Lutte contre le banditisme urbain à Kinshasa : l’Assemblée provinciale valide l’édit de l’honorable Diyabanza Mwananene
Les députés provinciaux de la ville-province de Kinshasa ont déclaré recevable, au cours de la séance plénière du vendredi 17 avril 2026, la proposition d’édit portant protection des droits de la population kinoise face au banditisme urbain. Ce texte est une initiative du député provincial élu de Matete, Diyabanza Mwananene Martyr.
Lors de la présentation de l’exposé des motifs, l’élu de Matete a dressé un tableau préoccupant de la situation sécuritaire dans la capitale congolaise, marquée par une recrudescence de la criminalité.
« La ville de Kinshasa connaît depuis un certain temps une montée inquiétante de l’insécurité qui affecte l’ensemble des communes. Ce phénomène tend à s’installer dans notre quotidien au point de devenir presque toléré. Dans nos quartiers, nous faisons face chaque jour à ces jeunes délinquants communément appelés “Kuluna”, qui terrorisent la population », a-t-il déclaré.
Selon lui, ces groupes criminels sont à l’origine de nombreux actes de violence, notamment des vols à main armée, des extorsions, des meurtres ainsi que des braquages de domiciles.
« Ces malfrats sèment la désolation au sein de la population. Ils mettent en péril la sécurité des citoyens et créent un climat de peur généralisée. Pourtant, la Constitution ainsi que les instruments juridiques internationaux ratifiés par la République démocratique du Congo garantissent la protection des droits et libertés des citoyens », a-t-il ajouté.
Le député a insisté sur la responsabilité des élus provinciaux face à cette situation, soulignant que la sécurité des habitants doit constituer une priorité absolue.
« Lorsque la sécurité n’est pas assurée, c’est toute la vie économique qui est impactée, compromettant ainsi le développement de la ville de Kinshasa », a-t-il martelé.

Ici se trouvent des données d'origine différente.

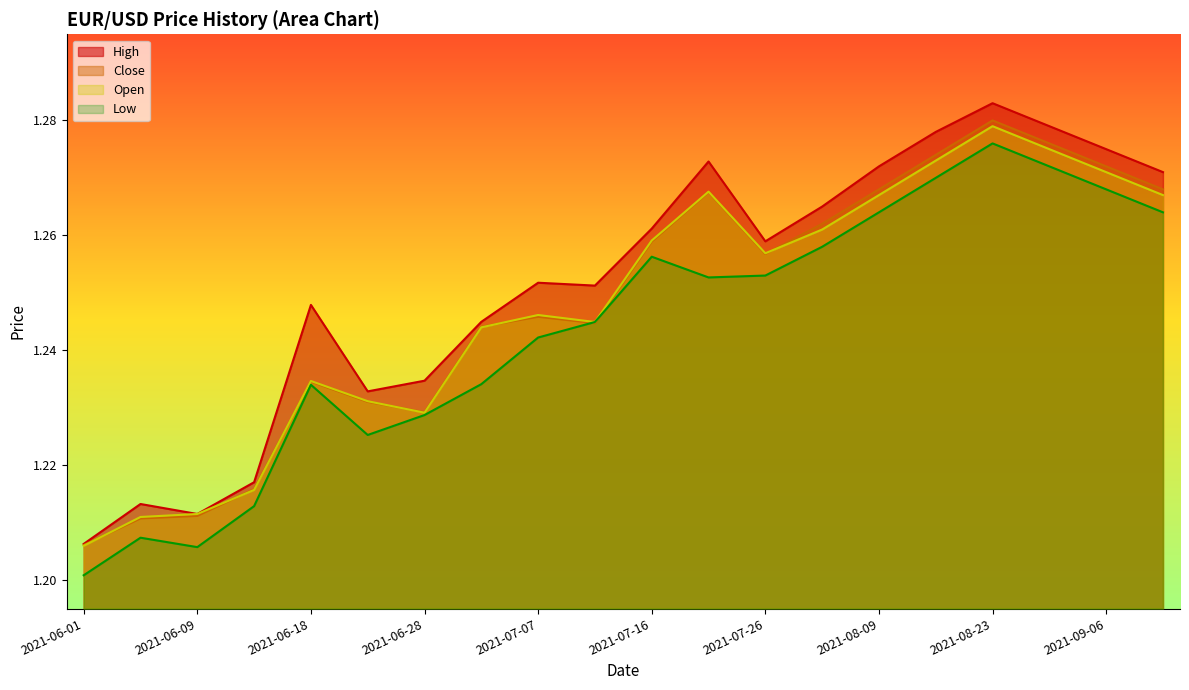

What is the average value of the Low series?

1.2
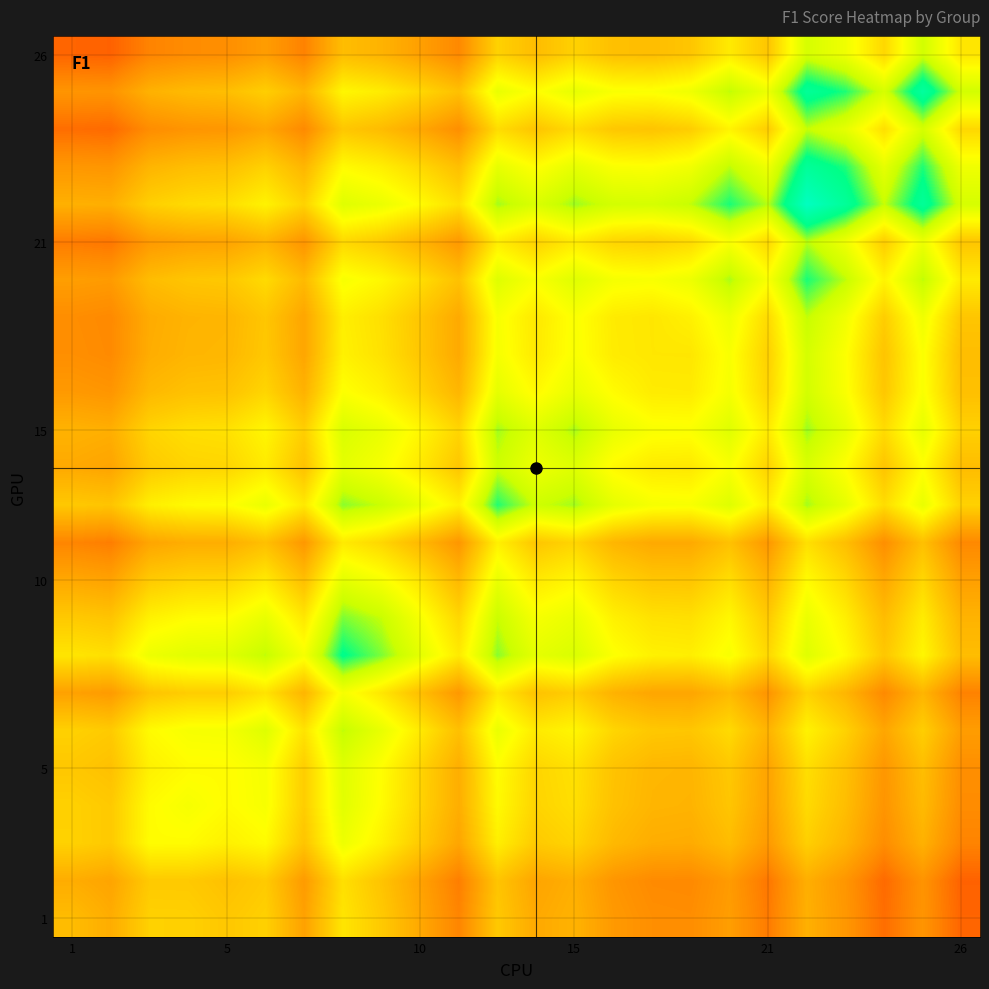

Count the number of data series in this chart.

24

Évoquant le mode opératoire des bandes organisées, DIYABANZA Mwananene Martyr a rappelé que ce phénomène n’est pas nouveau et qu’il avait déjà fait l’objet d’interventions des forces de l’ordre, notamment à travers l’opération “Likofi”. Toutefois, il estime que des interrogations subsistent quant à la légalité de certaines méthodes utilisées à l’époque.
Face à cette persistance de l’insécurité, l’élu plaide pour l’élaboration d’une politique de sécurité renouvelée, adaptée aux réalités actuelles, afin de lutter efficacement contre le banditisme urbain.
Après examen en plénière, l’Assemblée provinciale de Kinshasa a jugé recevable cette proposition d’édit, qui sera désormais soumise à la commission politico-administrative et juridique (PAJ) pour un examen approfondi.